In quick succession she then appeared in La Lutte des classes (The Battle of the Classes) (2019), Deux Moi (Someone, Somewhere) (2019), Les Femmes du square (The Nannies) (2022), Six jours, ce printemps-là (Six Days in Spring) (2025) by Joachim Lafosse, and more recently La Maison des Femmes (A Place for Her) by Mélisa Godet. Every filmmaker entrusted her with a different role and she rose to the challenge every single time.
This year, Cannes welcomes her back twice, she’s not only Mistress of Ceremonies of the 79th edition, she’s also in L’Objet du délit (Crescendo) by Agnès Jaoui, where she’ll be playing Cora, “the voice that will be breaking down doors to get the conversations going,” in an ensemble movie about generations that can no longer communicate with each other. Above all, she was fascinated by the filmmaker. “She placed a camera in one spot, did not move it and was able to convey what is happening inside 20 people’s heads, blending subtlety and nuance. That kind of gaze is very rare.”
Mata will be released at the end of May. It’s a spy thriller by Rachel Lang, in which Eye plays a DGSE security agent, subtly exploring new territory. We ask her if she’s tending toward more committed roles, but she counters, “My state of mind is to try a variety of different roles, but they have to speak to me.
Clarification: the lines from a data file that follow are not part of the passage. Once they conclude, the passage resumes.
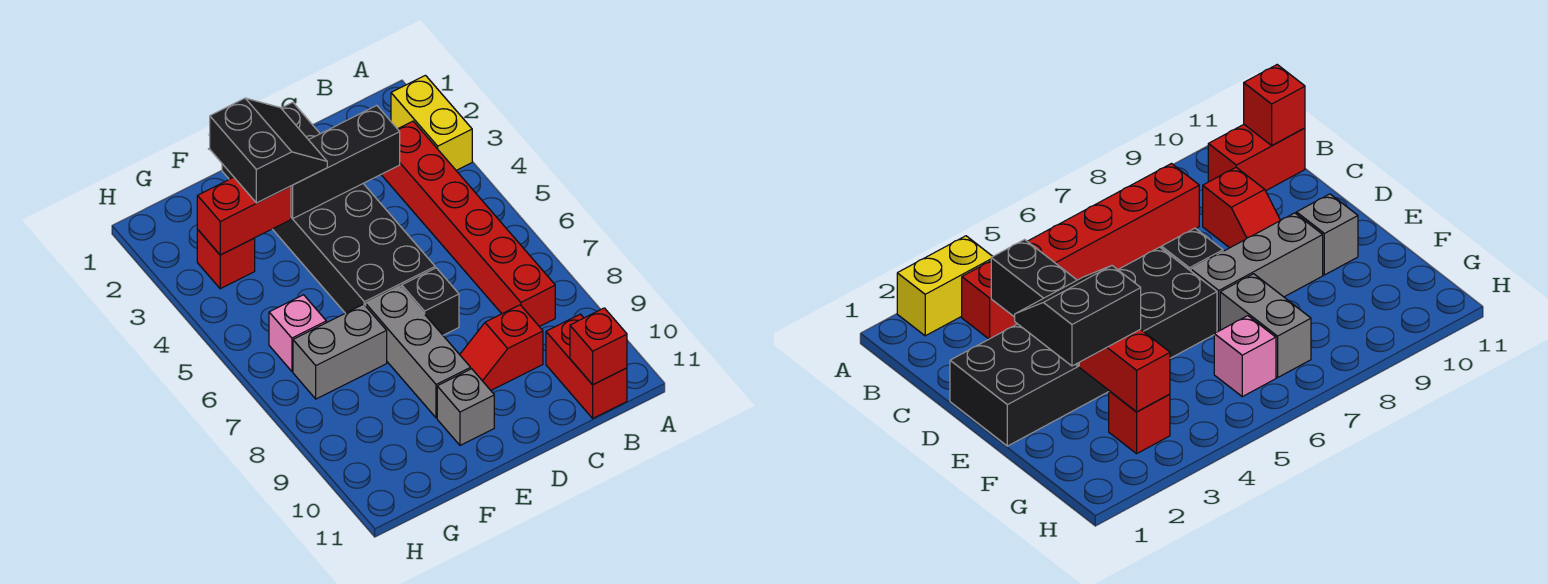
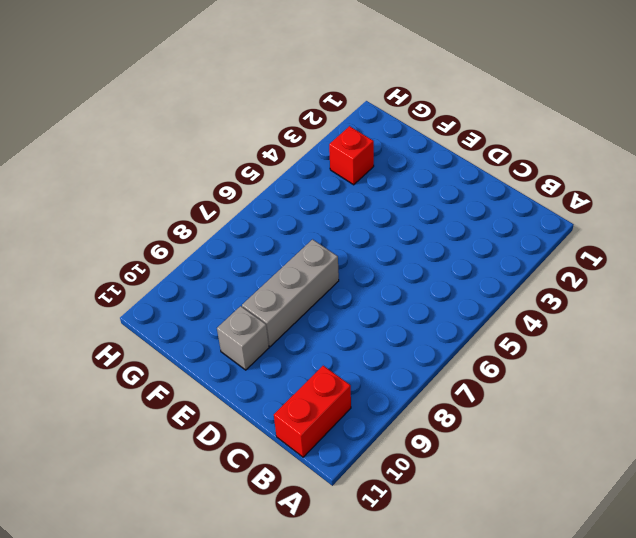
none -> yellow 1x2 brick [391,75,472,170]
none -> red 1x6 brick [381,121,555,327]
none -> red 1x2 slope [460,305,543,390]

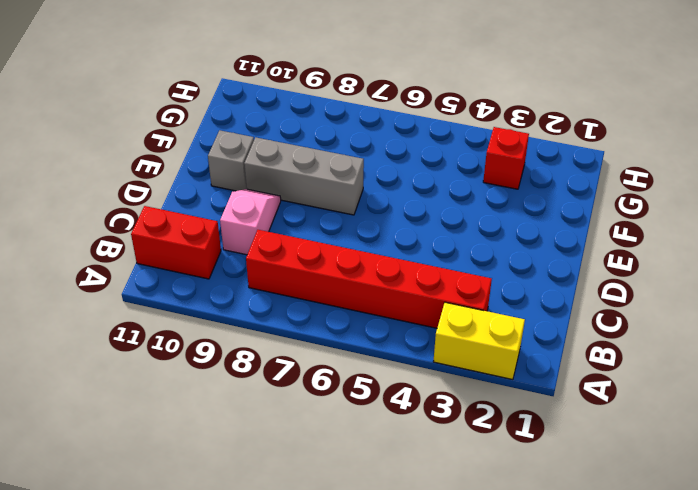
pink 1x2 slope [220,189,281,255] -> red 1x2 slope [460,305,543,390]
none -> black 2x6 brick [222,102,435,313]
none -> black 1x1 brick [402,268,459,335]
none -> grey 1x2 brick [293,304,387,399]

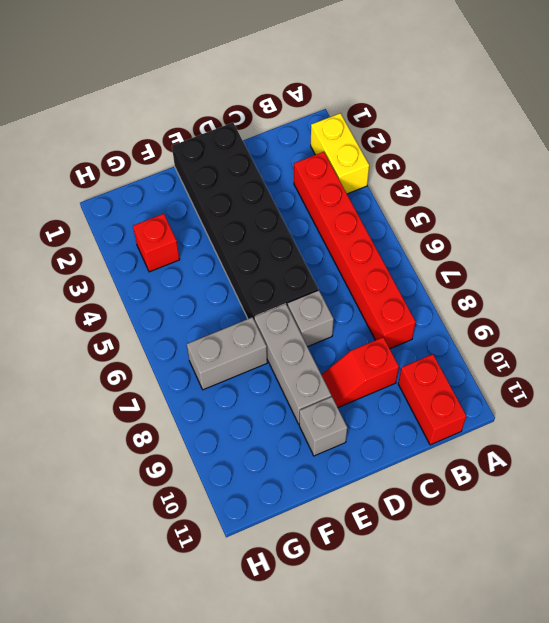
grey 1x1 brick [288,290,334,347] -> black 1x1 brick [402,268,459,335]
none -> pink 1x1 brick [269,295,326,371]
none -> red 1x1 brick [570,308,627,385]
none -> black 1x3 brick [291,106,400,219]

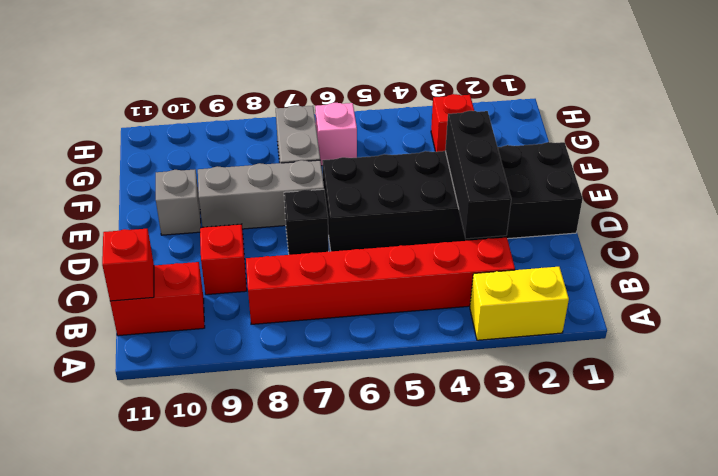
none -> red 1x2 brick [197,177,291,255]
none -> black 2x2 slope [210,98,327,203]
They should be alive, show humanity and a beating heart.”
On May 12, she will launch the celebrations at the Grand Théâtre Lumière. What will her mindset be? She doesn’t hesitate for a second: sincerity, passion, and joy. Forty years after the classroom in the 17th arrondissement, her teacher will certainly receive a message, “The stage is frightening, yet at the same time, it entices me.”